Voi avete scioperato per 39 giorni consecutivi, state dimostrando di essere un gruppo affiatato e determinato. I lavoratori sono tutti coinvolti nelle decisioni riguardanti la lotta?
La cosa più importante e il punto di forza è proprio che tutti i lavoratori sono coinvolti attivamente, ci confrontiamo a scambiamo idee e opinioni costantemente, siamo come un unicum che agisce verso una sola direzione e riconosce chi e cosa deve combattere, siamo una piccola coorte unita ed affiatata. Siamo da sempre sindacalizzati, l’assemblea decide la direzione e le azioni da intraprendere, un sindacalismo vivo che parte dal basso e non dalla burocrazia sindacale.
La solidarietà tra lavoratori è importante, poiché serve unirci nella lotta e unire le lotte per essere più efficaci contro gli attacchi dei padroni e dei loro governi. Puoi raccontarci la solidarietà di classe che avete ricevuto e l’importanza che questa ha avuto nella vostra lotta?
La solidarietà per noi non è solo una parola ma un qualcosa che abbiamo fatto, creato e ricevuto. In anni passati abbiamo scioperato in solidarietà degli ex lavoratori Almaviva della sede di Roma quando ancora eravamo impiegati in un’altra azienda, una cosa che credo sia più unica che rara. Abbiamo dato solidarietà a tante vertenze e questo ha portato anche a riceverne tanta in questi giorni di lotta e di sciopero (Csp Conlutas, Rete sindacale internazionale, Sind Marketing, Alitalia, Stellantis, Pirelli, Gkn ecc.). La solidarietà è fondamentale nelle lotte perché dà una marcia in più, non ti fa sentire solo e soprattutto dimostra quanto il sistema capitalista, alla fine, può essere riassunto in due categorie: chi sfrutta e chi è sfruttato.

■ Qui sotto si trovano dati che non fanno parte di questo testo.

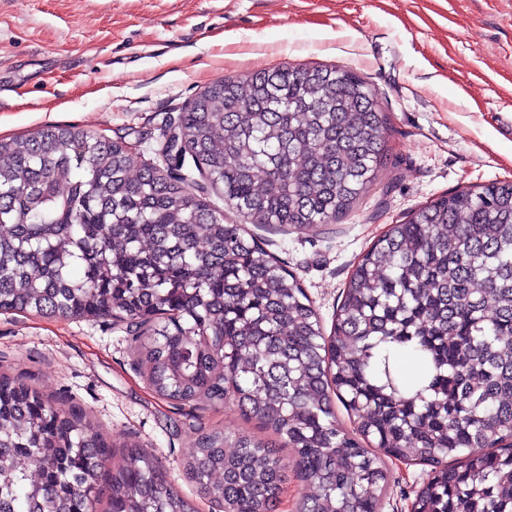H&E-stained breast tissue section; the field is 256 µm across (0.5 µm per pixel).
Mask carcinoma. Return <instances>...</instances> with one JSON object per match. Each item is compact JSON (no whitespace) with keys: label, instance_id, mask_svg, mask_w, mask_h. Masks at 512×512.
<instances>
[{"label":"carcinoma","instance_id":"obj_1","mask_svg":"<svg viewBox=\"0 0 512 512\" xmlns=\"http://www.w3.org/2000/svg\"><path fill=\"white\" fill-rule=\"evenodd\" d=\"M388 121L351 69L289 65L206 86L134 179L127 143L76 126L0 139V312L111 318L158 395L258 422L267 439L214 429L185 463L228 512H278L290 471L300 512H380L385 457L431 467L414 512H512V181L390 225L328 335L247 228L313 232L352 210L387 164ZM188 156L242 223L191 192ZM112 448L83 412L0 372V512H94L104 490L109 512H196L133 442L103 479Z\"/></svg>","mask_w":512,"mask_h":512}]
</instances>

Ma la sola solidarietà, seppur elemento fondamentale, non basta: serve qualcosa in più che unifichi le lotte e porti al capovolgimento del suddetto infelice binomio di sfruttatori e sfruttati, serve un partito internazionale che guidi le lotte e questo è il partito che vogliamo costruire come Lega internazionale dei lavoratori – Quarta internazionale che in Italia ha la sua sezione nel Partito di alternativa comunista. Non un’utopia, poiché, per dirla con Trotsky, «Ogni rivoluzione è impossibile... finché non diventa inevitabile».